Griswold se interrumpe y le mira entrecerrando los ojos. ¿Ha comenzado a perder la vista?

Edgar desciende al césped. Griswold se sorprenderá. Va a recibir una bienvenida cordial. Radiante de alegría, le dice:

—Griswold, amigo mío.

Toma las manos de Griswold y las estrecha.

—¡Me encontraste!

Una sonrisa rápida en la cara del huésped.

—Fue tan raro —dice Griswold algo falto de aliento—. Cuando crucé las colinas aquí y me detuve y miré alrededor, recordé mi terruño, en Vermont, pese a que Fordham no se le parece especialmente. Creo que tiene que ver con las «formas» en el paisaje, si me comprendes. Es un paisaje armónico. Me hizo añorar mi casa… Cuán absurdo debe oírse ahora eso.

La mirada del redactor va y viene sobre la cara de Edgar.

—Yo estaba tan enfermo en Nueva York, al final —dice Edgar, en tono de confidencia—. Es una de las cosas más inteligentes que he hecho nunca, venir aquí.

—Todos se enferman al final en Nueva York —dice Griswold con calma—. La única cosa satisfactoria que una persona puede hacer allí es ser médico o sacerdote.

Griswold se pasa la mano por el mentón. Su perilla ha crecido.

—¿No vas a invitarme a pasar?

—Sí, sí, por supuesto —dice Edgar, que se hace a un lado.

Se sientan en el sencillo salón y hablan. Mientras Edgar le refiere sus planes para
Stylus
, la mejor revista norteamericana, Griswold observa los ralos estantes de libros, el retrato de un viejo general Poe que cuelga de un clavo sobre la cómoda. Seguramente busca con la mirada signos de decadencia. Frente a él, Sissy borda sentada en la mecedora, a sus pies el gato está enroscado formando un bulto.
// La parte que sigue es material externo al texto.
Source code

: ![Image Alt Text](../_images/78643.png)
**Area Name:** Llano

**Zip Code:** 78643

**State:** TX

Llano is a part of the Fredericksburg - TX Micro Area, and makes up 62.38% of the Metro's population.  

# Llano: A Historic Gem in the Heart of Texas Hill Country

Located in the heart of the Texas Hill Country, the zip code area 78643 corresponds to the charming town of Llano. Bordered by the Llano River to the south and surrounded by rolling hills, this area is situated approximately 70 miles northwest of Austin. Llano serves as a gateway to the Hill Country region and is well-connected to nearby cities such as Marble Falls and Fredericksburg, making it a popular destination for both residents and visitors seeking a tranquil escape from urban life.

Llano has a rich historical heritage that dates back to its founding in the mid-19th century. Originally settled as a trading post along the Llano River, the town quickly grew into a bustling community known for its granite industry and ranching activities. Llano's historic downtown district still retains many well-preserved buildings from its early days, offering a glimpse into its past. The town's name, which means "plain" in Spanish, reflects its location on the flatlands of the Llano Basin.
Griswold observa sus dedos frágiles, las uñas y las puntas de los dedos, el hilo y la aguja, los movimientos delicados. Sissy deja de mecerse abruptamente y durante unos segundos se sienta y razona inquieta un problema del bordado. En cuanto cesa el movimiento, el gato levanta la cabeza del suelo y mira en torno con expresión confundida en los ojos. Algo se detuvo, el mundo no se balancea más con el mismo ritmo sedante, y lo único que evita que el gato salga como una flecha es la esperanza de que Sissy halle pronto una solución. Una pequeña inclinación de la cabeza indica que el problema de bordado está solucionado; entonces ella comienza a mecerse de nuevo y la cabeza del gato cae pesada al suelo y el placer en los ojos es inequívoco, es el brillo de la gracia.

Griswold se libera del estudio de Sissy y del gato y se vuelve hacia Edgar.

—¿Dónde estábamos?

—¿Nosotros?

—¿Está todo bien, Poe? ¿Estáis tú y tu esposa… con buena salud?

Edgar sonríe a su huésped tan ampliamente como puede. Se siente seguro y tiene ganas de ser completamente sincero, de mostrarle a Griswold cuán sano está. Tiene ganas de «contarle algo».

—Cuando tenía diecisiete años, estaba seguro de que lo único que me podía hacer feliz era viajar a la gran ciudad, a Nueva York, y convertirme en un escritor conocido —dice Edgar, que ha cruzado las manos sobre el estómago.